Well, that little mystery has been solved. The Reserve Bank of India’s month-end statement on the industry-wise deployment of gross bank credit shows that outstanding loans to the “petroleum, coal products and nuclear fuels" sector increased by 8,404 crore in August (between 29 July and 26 August). Over the same period, non-food credit increased by 31,490 crore. In short, 26.7% of the rise in non-food credit during August was on account of the loans to the petroleum sector. Most of the increase was undoubtedly on account of the under-recoveries of oil marketing companies that forced them to borrow more from banks to meet their cash flow needs.

Also See | Clogged Credit (PDF)

Growth in loan outstandings to the infrastructure sector was the other big increase during August, accounting for 6,174 crore. Taken together, growth in infrastructure lending and loans to the petroleum sector accounted for 46.3% of the total increase in non-food credit in August.

Also, while y-o-y growth in non-food credit is more or less at the same rate as last year, the fact is that non-food credit growth has slowed this fiscal. While growth has been 2.5% this fiscal year (till 26 August), it was 3.3% over the same period in fiscal 2011 (FY11).

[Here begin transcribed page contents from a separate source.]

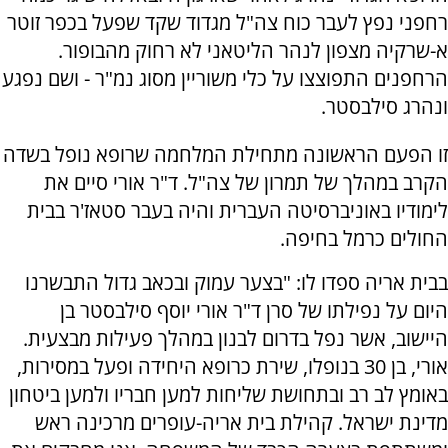
רחפני נפץ לעבר כוח צה"ל מגדוד שקד שפעל בכפר זוטר
א-שרקיה מצפון לנהר הליטאני לא רחוק מהבופור.
הרחפנים התפוצצו על כלי משוריין מסוג נמ"ר - ושם נפגע
ונהרג סילבסטר.
זו הפעם הראשונה מתחילת המלחמה שרופא נופל בשדה
הקרב במהלך של תמרון של צה"ל. ד"ר אורי סיים את
לימודיו באוניברסיטה העברית והיה בעבר סטאז'ר בבית
החולים כרמל בחיפה.
בבית אריה ספדו לו: "בצער עמוק ובכאב גדול התבשרנו
היום על נפילתו של סרן ד"ר אורי יוסף סילבסטר בן
היישוב, אשר נפל בדרום לבנון במהלך פעילות מבצעית.
אורי, בן 30 בנופלו, שירת כרופא היחידה ופעל במסירות,
באומץ לב רב ובתחושת שליחות למען חבריו ולמען ביטחון
מדינת ישראל. קהילת בית אריה-עופרים מרכינה ראש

Interestingly, there has been zero growth in loan oustandings to the services sector this fiscal. Growth in personal loans has been 2.8% so far in FY12 compared with 4% over the corresponding period last year, although lending to the housing sector has been higher than last year.

Growth in loans to industry, however, has held up well at 5.8% so far this fiscal, the same rate as that during the year-ago period. But while outstanding loans to the petroleum sector fell by as much as 26.7% during the first five months of FY11, they are up 6.9% over the same period in FY12.

In short, the real picture shows that bank lending, too, has actually been slowing, despite the headline y-o-y numbers for non-food credit showing strong growth.